**Исходный текст:**

*-*-*

Три еретика
Шрифт:
В этом, собственно, нет ничего необычного. Дворянские поколения, вырастающие в имениях дореформенной России, за плечами бургомистров, под сводами дедовских библиотек, – люди, которым суждено в середине столетия осуществить великую эпопею крестьянского освобождения, – они все идеалисты. Из этого общего корня выходят и «люди сороковых годов» – слава и печаль русской культуры, и роковые «шестидесятники», их без жалости низвергшие. Жестокие бойцы – такие же дети русского идеализма, как и прекраснодушные мечтатели; безнадежные скептики являются из того же лона, что и ослепительные пророки.
Писемский – скептик. Он остается в истории русской духовности именно как последовательный враг прекраснодушия. Вся линия его поведения отвечает этой задаче,
И природная, «врожденная», в легенды вошедшая пугливость – тоже не что иное, как след слишком доверчивой чувствительности, неожиданно насмерть ударившейся о реальность.
Без этой изначальной базы нам не понять внутренней драмы Писемского. Его скептицизм есть реакция безнадежно «розовой» романтичности на безнадежно «серые» будни. В основе всего – хилый мальчик (из десяти братьев и сестер – единственный не умерший во младенчестве). В основе – балованный барич, возросший «за тремя мамками» (две тетки по матери, бездетные, обрушивают на него свои заботы). В основе – вольный недоросль, играющий на наследственных нивах под охраной беспечных крепостных дядек.
Отправляясь в город учиться, мальчик бросается к отцу на шею: «Папенька, друг мой, не покидай меня навеки!» И они оба рыдают, обнявшись, отец, железный майор, покоритель Крыма и Кавказа, и сын, будущий «жестокий писатель».
Годы учения Писемского ставят его биографам щекотливый вопрос: как умудряется он хранить все эти годы демонстративную девственность по части «умственных движений», ловально заражаюших тогдашнюю молодежь? Положим, в Костромской гимназии он общего поветрия не избегает и, поощряемый учителем словесности, пишет в духе Марлинского выспренно-романтические повести, полные роковых страданий и кавказских страстей. Но университет! Писемский учится в Московском университете в замечательное время. Если к пяти годам студенчества, с 1840 по 1845-й, прибавить еще два года, какие он, прежде чем вернуться в «костромскую глушь», проводит в московской Палате государственных имуществ, причем связи и привычки у него остаются студенческие, – так получается, что дышит он атмосферой Московского университета целых семь лет – почти до самого погрома 1848 года, когда пресекается славная эпоха, давшая России «людей сороковых годов».

*-*-*

**Фрагмент набора данных:**

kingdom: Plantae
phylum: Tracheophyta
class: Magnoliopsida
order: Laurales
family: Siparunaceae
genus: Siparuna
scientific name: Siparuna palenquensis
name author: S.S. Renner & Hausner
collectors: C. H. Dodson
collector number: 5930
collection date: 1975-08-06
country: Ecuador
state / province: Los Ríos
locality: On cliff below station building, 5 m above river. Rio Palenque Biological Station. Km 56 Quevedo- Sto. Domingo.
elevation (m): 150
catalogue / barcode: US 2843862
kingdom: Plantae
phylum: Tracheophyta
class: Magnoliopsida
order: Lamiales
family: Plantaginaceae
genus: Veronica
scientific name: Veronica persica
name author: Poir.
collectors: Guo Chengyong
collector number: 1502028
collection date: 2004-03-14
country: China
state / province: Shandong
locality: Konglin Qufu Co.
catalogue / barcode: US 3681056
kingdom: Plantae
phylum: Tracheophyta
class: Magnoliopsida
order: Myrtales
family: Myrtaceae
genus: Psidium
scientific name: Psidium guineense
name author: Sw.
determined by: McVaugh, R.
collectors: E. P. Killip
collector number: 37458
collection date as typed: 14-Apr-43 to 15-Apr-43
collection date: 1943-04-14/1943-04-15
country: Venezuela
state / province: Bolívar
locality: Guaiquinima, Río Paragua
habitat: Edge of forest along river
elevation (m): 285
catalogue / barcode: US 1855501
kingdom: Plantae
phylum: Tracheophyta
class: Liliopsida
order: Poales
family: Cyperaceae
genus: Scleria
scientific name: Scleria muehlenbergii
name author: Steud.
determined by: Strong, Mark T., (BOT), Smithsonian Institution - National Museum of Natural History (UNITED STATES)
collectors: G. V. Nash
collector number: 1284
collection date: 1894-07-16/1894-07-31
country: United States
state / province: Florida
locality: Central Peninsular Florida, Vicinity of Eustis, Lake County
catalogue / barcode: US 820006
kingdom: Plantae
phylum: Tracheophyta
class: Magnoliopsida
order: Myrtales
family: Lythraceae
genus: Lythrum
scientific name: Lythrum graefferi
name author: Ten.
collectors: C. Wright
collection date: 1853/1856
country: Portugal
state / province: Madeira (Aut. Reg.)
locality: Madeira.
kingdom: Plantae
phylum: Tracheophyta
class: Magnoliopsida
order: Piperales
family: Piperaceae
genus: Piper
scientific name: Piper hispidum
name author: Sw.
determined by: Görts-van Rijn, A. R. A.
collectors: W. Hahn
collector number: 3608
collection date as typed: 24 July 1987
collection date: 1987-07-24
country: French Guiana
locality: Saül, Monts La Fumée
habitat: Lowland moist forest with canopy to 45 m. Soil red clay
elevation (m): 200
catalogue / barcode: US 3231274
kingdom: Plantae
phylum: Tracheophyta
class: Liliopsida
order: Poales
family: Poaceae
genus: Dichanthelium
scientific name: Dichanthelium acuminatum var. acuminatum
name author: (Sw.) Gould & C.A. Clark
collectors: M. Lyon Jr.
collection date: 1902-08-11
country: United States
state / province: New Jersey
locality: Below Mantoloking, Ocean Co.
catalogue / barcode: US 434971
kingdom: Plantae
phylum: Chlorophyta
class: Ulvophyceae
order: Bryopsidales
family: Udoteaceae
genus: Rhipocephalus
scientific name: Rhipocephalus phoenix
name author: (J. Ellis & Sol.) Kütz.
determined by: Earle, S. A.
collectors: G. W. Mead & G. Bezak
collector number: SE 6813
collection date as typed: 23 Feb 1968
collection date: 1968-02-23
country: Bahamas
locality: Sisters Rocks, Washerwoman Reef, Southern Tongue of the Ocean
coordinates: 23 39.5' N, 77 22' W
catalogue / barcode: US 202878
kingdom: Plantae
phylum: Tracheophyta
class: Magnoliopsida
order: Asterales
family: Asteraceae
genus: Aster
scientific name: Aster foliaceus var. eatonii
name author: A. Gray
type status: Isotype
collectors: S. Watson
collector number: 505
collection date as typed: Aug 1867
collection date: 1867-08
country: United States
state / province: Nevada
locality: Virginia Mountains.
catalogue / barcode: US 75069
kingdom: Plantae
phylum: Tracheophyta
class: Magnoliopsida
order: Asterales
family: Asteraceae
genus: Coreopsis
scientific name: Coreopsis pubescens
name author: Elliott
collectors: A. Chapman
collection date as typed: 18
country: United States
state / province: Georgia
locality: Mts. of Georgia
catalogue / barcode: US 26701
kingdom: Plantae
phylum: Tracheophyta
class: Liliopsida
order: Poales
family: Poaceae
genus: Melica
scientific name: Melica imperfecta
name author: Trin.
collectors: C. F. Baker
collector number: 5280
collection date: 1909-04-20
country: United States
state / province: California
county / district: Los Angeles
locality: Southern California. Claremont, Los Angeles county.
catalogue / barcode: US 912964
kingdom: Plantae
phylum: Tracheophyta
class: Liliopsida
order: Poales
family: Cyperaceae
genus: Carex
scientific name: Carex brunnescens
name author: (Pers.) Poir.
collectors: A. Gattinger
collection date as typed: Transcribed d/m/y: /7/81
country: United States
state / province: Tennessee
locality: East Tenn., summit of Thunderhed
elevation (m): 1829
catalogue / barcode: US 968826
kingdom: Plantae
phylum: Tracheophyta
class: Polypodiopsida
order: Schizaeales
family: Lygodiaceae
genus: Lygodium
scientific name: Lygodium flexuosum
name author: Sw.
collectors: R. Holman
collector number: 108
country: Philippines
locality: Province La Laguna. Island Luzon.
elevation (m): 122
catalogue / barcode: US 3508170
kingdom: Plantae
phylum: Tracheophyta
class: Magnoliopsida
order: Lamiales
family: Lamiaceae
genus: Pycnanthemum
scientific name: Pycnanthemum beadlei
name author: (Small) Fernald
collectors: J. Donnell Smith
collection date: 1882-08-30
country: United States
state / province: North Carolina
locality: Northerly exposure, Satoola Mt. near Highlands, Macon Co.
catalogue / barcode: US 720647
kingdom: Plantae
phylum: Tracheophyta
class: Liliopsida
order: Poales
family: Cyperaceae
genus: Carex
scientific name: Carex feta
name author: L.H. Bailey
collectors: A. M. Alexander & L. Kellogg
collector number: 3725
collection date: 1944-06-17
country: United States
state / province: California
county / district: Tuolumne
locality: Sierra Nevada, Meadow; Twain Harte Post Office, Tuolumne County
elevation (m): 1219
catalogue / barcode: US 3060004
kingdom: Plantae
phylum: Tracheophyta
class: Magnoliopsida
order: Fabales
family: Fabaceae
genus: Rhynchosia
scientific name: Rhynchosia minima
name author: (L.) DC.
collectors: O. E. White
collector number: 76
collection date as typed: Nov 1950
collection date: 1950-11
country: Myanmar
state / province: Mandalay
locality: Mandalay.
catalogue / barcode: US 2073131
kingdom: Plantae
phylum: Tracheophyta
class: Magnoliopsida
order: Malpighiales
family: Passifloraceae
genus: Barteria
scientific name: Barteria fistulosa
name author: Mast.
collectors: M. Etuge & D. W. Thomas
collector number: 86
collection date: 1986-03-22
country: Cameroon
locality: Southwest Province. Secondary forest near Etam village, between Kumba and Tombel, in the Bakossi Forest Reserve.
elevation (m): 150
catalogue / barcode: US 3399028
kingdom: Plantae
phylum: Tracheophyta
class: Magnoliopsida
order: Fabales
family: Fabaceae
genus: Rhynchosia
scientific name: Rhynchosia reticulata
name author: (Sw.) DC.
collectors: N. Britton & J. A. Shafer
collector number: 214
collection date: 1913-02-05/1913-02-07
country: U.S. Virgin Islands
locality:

*-*-*

**Постановка задачи:** Продублируйте без изменений фрагмент исходного текста начиная с «Три еретика» и заканчивая «и ослепительные пророки.» включительно.

**Решение:**
Три еретика
Шрифт:
В этом, собственно, нет ничего необычного. Дворянские поколения, вырастающие в имениях дореформенной России, за плечами бургомистров, под сводами дедовских библиотек, – люди, которым суждено в середине столетия осуществить великую эпопею крестьянского освобождения, – они все идеалисты. Из этого общего корня выходят и «люди сороковых годов» – слава и печаль русской культуры, и роковые «шестидесятники», их без жалости низвергшие. Жестокие бойцы – такие же дети русского идеализма, как и прекраснодушные мечтатели; безнадежные скептики являются из того же лона, что и ослепительные пророки.